Une révolution alimentaire est-elle en marche? Oui, à en croire certains industriels. Son nom: stevia. Cette plante, provenant d’Amérique latine, est à la base d’un édulcorant naturel surpuissant (glycosides de stéviol), doté d’un pouvoir sucrant jusqu’à 300 fois plus élevé que le sucre, mais dépourvu de calories! Pour l’instant, il est encore interdit en Europe, mais autorisé, au compte goutte, en Suisse, qui en a accepté l’usage dans une soixantaine de produits très précis (certains bonbons, chocolats, boissons ou même du pain).
Mais les choses devraient changer rapidement. L’Autorité européenne de sécurité des aliments (EFSA) vient de rendre un rapport qui évalue positivement la sécurité de la stevia. Il a été transmis à la Commission européenne qui l’avait requis, laquelle doit décider s’il y a lieu d’autoriser cette substance. Au vu «des tests toxicologiques ayant démontré que ces substances ne sont ni génotoxiques, ni cancérigènes, ni liées à de quelconques effets indésirables pour le système de reproduction humain ou pour le développement de l’enfant», une autorisation de la stevia au niveau européen paraît plus que probable.
Enthousiaste
Pourtant, la stevia divise. Elle a ses partisans, comme la société Chantal Eden International, qui a créé «Le pain des lutins» à la stevia, autoproclamé «le premier pain naturel sucré… sans sucre». A lire la publicité de cette entreprise, il s’agit d’une véritable révolution, puisque «la stevia ne contient aucune calorie, elle est dent-friendly et constitue l’édulcorant idéal pour les enfants, car elle ne crée aucune dépendance». Alexandre Sacerdoti, directeur de Villars, a, de son côté, commercialisé un chocolat noir à la stevia. Le chocolatier estime que ce produit naturel n’a pas les inconvénients des édulcorants artificiels comme l’aspartame ou l’acésulfame, auxquels il reproche d’être cancérigènes et mutagènes.
Sceptique
Vittorio Giusti, médecin nutritionniste et endocrinologue au CHUV, estime en revanche que la stevia n’a pas un avantage notable sur les autres édulcorants. «Un produit naturel n’est pas obligatoirement meilleur qu’un produit artificiel», souligne le scientifique, estimant qu’il n’existe pas d’étude rigoureuse permettant de garantir l’innocuité de la plante. Selon lui, elle présente également les risques connus des édulcorants consommés en trop grande quantité, à savoir des ballonnements et des diarrhées et n’a qu’un effet bénéfique minime pour les diabétiques ou ceux souffrant d’hypertension.
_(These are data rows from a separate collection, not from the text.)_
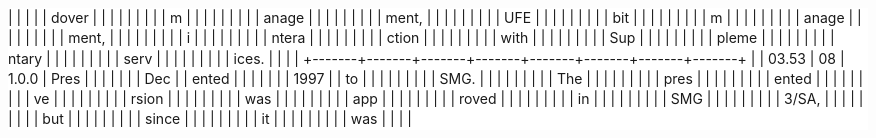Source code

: |       |       |       |       | dover |       |       |       |
|       |       |       |       | m     |       |       |       |
|       |       |       |       | anage |       |       |       |
|       |       |       |       | ment, |       |       |       |
|       |       |       |       | UFE   |       |       |       |
|       |       |       |       | bit   |       |       |       |
|       |       |       |       | m     |       |       |       |
|       |       |       |       | anage |       |       |       |
|       |       |       |       | ment, |       |       |       |
|       |       |       |       | i     |       |       |       |
|       |       |       |       | ntera |       |       |       |
|       |       |       |       | ction |       |       |       |
|       |       |       |       | with  |       |       |       |
|       |       |       |       | Sup   |       |       |       |
|       |       |       |       | pleme |       |       |       |
|       |       |       |       | ntary |       |       |       |
|       |       |       |       | serv  |       |       |       |
|       |       |       |       | ices. |       |       |       |
+-------+-------+-------+-------+-------+-------+-------+-------+
|       | 03.53 | 08    | 1.0.0 | Pres  |       |       |       |
|       |       | Dec   |       | ented |       |       |       |
|       |       | 1997  |       | to    |       |       |       |
|       |       |       |       | SMG.  |       |       |       |
|       |       |       |       | The   |       |       |       |
|       |       |       |       | pres  |       |       |       |
|       |       |       |       | ented |       |       |       |
|       |       |       |       | ve    |       |       |       |
|       |       |       |       | rsion |       |       |       |
|       |       |       |       | was   |       |       |       |
|       |       |       |       | app   |       |       |       |
|       |       |       |       | roved |       |       |       |
|       |       |       |       | in    |       |       |       |
|       |       |       |       | SMG   |       |       |       |
|       |       |       |       | 3/SA, |       |       |       |
|       |       |       |       | but   |       |       |       |
|       |       |       |       | since |       |       |       |
|       |       |       |       | it    |       |       |       |
|       |       |       |       | was   |       |       |       |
Poursuivant sur ce tableau sans concession, le médecin nutritionniste estime, de manière plus globale, que la consommation de boissons light contenant des édulcorants n’est pas sans poser de problèmes. Elle entraînerait une déculpabilisation qui pousse à une surconsommation de ces produits, perturbant ainsi le comportement alimentaire. Tout en rappelant que le sucre est le principal combustible de notre corps et le seul carburant de notre cerveau, le médecin conclut en rappelant qu’une alimentation saine est avant tout une alimentation variée.